Vor dem Stationsgebäude hatte der alte Mann seine Kutsche abgestellt. »Na«, sagte er zu Paul, »kannst du’s noch?«
»Verlernt man nie, Vater«, sagte Paul, schwang sich auf den Bock, löste die Bremse und band die Zügel los.
Der alte Mann half Franziska in die Kutsche und setzte sich neben sie.
Paul trieb die Pferde an. Sie fielen in einen müden Trab.

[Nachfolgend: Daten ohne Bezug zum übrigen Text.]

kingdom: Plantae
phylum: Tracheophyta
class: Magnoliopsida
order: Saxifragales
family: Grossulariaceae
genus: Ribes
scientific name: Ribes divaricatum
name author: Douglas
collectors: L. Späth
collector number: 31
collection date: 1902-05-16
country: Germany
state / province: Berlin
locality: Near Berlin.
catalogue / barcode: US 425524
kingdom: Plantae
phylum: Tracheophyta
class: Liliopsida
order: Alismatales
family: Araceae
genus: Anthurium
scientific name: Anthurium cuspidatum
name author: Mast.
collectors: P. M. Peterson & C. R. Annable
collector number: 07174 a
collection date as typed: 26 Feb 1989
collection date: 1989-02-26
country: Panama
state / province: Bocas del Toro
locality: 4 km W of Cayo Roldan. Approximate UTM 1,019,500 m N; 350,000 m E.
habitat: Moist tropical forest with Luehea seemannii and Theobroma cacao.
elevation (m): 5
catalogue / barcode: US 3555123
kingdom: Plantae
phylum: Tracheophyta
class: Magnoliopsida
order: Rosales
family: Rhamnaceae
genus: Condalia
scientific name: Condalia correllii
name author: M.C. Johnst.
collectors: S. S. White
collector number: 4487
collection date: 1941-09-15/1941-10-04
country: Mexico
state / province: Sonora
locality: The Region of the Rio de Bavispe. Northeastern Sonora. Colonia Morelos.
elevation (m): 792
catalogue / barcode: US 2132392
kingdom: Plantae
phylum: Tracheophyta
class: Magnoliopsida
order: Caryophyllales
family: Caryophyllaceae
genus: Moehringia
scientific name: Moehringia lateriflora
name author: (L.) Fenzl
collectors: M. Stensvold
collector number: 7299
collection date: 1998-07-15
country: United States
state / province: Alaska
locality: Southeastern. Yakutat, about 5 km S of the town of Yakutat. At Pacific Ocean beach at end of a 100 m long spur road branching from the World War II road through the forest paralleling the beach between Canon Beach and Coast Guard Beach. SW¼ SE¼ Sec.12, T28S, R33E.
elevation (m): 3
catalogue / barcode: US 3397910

Paul drehte sich um: »Was ist mit den Pferden, Vater?«
»Alte Böcke, mein Sohn. Aber es hat sich bei den Bienmanns einiges geändert. Ich besitze nur noch diese beiden Gäule.«
»Wieso?«, fragte Paul überrascht. »Wieso nur noch zwei Pferde?«
»Lass gut sein, Paul. Ich werd’s dir später erklären. Wirst dann alles verstehen, wenn es überhaupt zu verstehen ist.«
Der Sandweg zog sich hin. Es war, wie Lukas Bienmann es in seinem Brief beschrieben hatte. Das Laub der Birken flirrte golden über den weißen Stämmen, die Fichtenschläge lagen dicht und finster, rötlich schimmerten die Stämme der Kiefern.
»Ich fahre zum ersten Mal in einer Kutsche«, sagte Franziska. »Ich kenne Kutschen nur aus dem Kino.«
»So ist es auf der Welt«, lachte Lukas Bienmann. »Du kennst keine Kutschfahrt und ich war noch niemals im Kino.«
»Kutschfahren ist schön«, sagte sie und drückte sich wohlig in die Polster.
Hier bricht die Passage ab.